Collaborative Compression
I have recently become interested in the way the effects of compression algorithms and text encoding compose. I started looking at this in my last post. Base 64 encoding extracts and maps each 6-bit subword of a byte stream to one of 64 possible bytes, which is guaranteed to waste 2 bits per byte, but can encode any binary data as UTF-8 text. On a block of incompressible binary data encoded as base 64, neither LZ4 nor Snappy can compress the text to the size of the original binary data, whereas GZIP can (undo a 33% inflation). With monotonically increasing integers, LZ4 and Snappy achieve size parity with uncompressed binary data, whereas GZIP compression can be less effective on base 64 encoded text than on equivalent binary data.
I was interested to see if using LZ4 or Snappy as an intermediate step between base 64 and GZIP would make a difference. Compressing monotonic integers again, my expectation was that LZ4/Snappy could “undo” the base 64 bloat, to get to parity in composition with GZIP on raw binary data, but that’s not what happened:
Compression | Transformation | Count | Compressed Size (MB) |
---|---|---|---|
Uncompressed | binary | 1000000 | 976.56 |
Uncompressed | base64 | 1000000 | 1304.63 |
Uncompressed | base64/snappy | 1000000 | 969.20 |
Uncompressed | base64/lz4 | 1000000 | 993.98 |
GZIP | binary | 1000000 | 337.67 |
GZIP | base64 | 1000000 | 523.80 |
GZIP | base64/snappy | 1000000 | 61.60 |
GZIP | base64/lz4 | 1000000 | 31.53 |
I had already noted that all three algorithms had poor compression ratios for this case, which is better suited to delta encoding. Applying base 64 encoding prior to a fast compression algorithm seems to prime the input for GZIP. I’m so confused by this result that I spent some time on sanity checks: verifying that the results are truly decompressible.

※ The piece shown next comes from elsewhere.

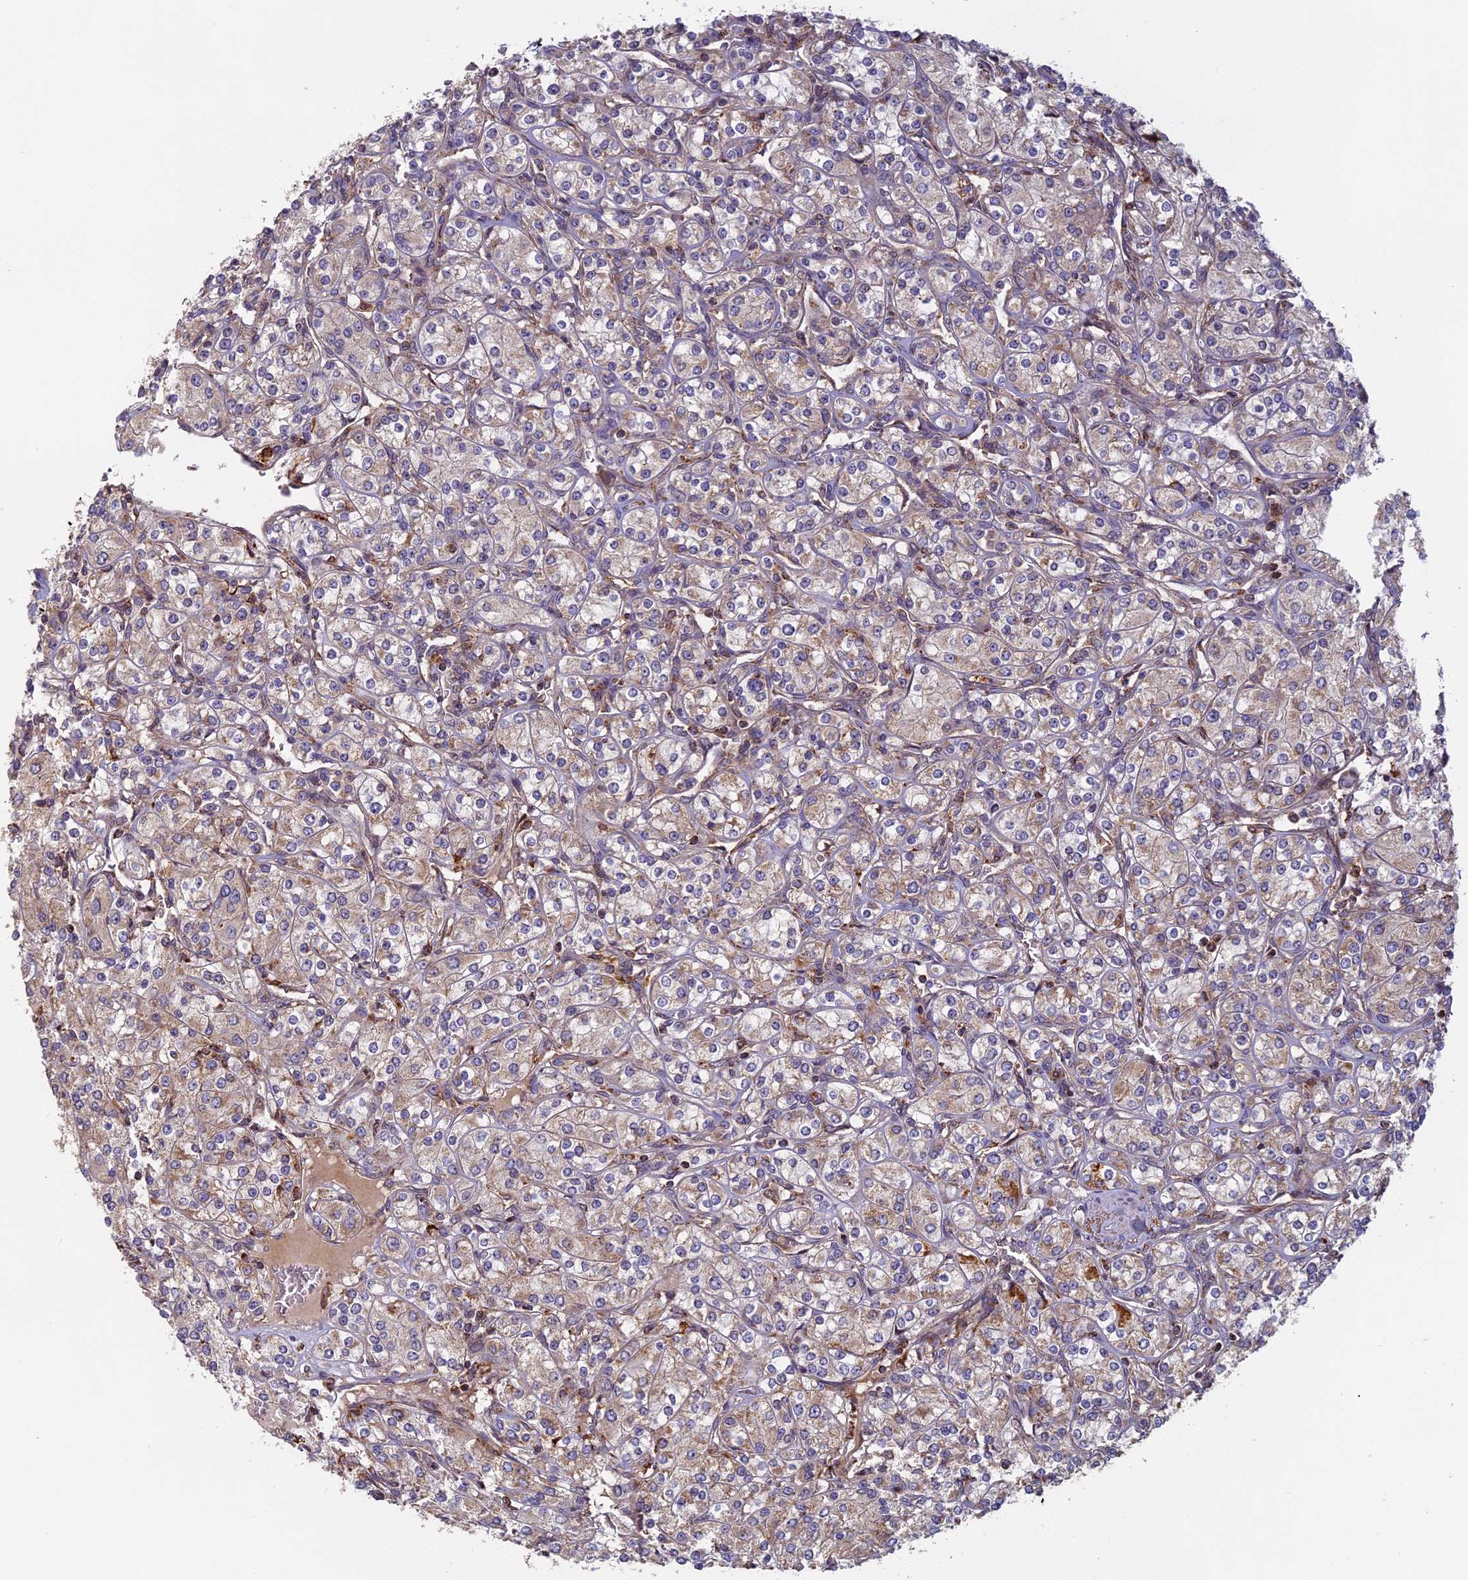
{"staining": {"intensity": "weak", "quantity": "25%-75%", "location": "cytoplasmic/membranous"}, "tissue": "renal cancer", "cell_type": "Tumor cells", "image_type": "cancer", "snomed": [{"axis": "morphology", "description": "Adenocarcinoma, NOS"}, {"axis": "topography", "description": "Kidney"}], "caption": "Adenocarcinoma (renal) tissue demonstrates weak cytoplasmic/membranous expression in about 25%-75% of tumor cells, visualized by immunohistochemistry. (DAB IHC, brown staining for protein, blue staining for nuclei).", "gene": "EDAR", "patient": {"sex": "male", "age": 77}}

This isn’t very exciting: the result is not competitive with delta encoding, and I ran the same test with a sinusoidal byte stream and saw the opposite effect.
Compression | Transformation | Count | Compressed Size (MB) |
---|---|---|---|
Uncompressed | binary | 1000000 | 976.56 |
Uncompressed | base64 | 1000000 | 1304.63 |
Uncompressed | base64/snappy | 1000000 | 1087.73 |
Uncompressed | base64/lz4 | 1000000 | 1089.67 |
GZIP | binary | 1000000 | 27.74 |
GZIP | base64 | 1000000 | 69.12 |
GZIP | base64/snappy | 1000000 | 282.52 |
GZIP | base64/lz4 | 1000000 | 283.81 |
Still, it’s hard to predict how multiple layers of data representation will interact.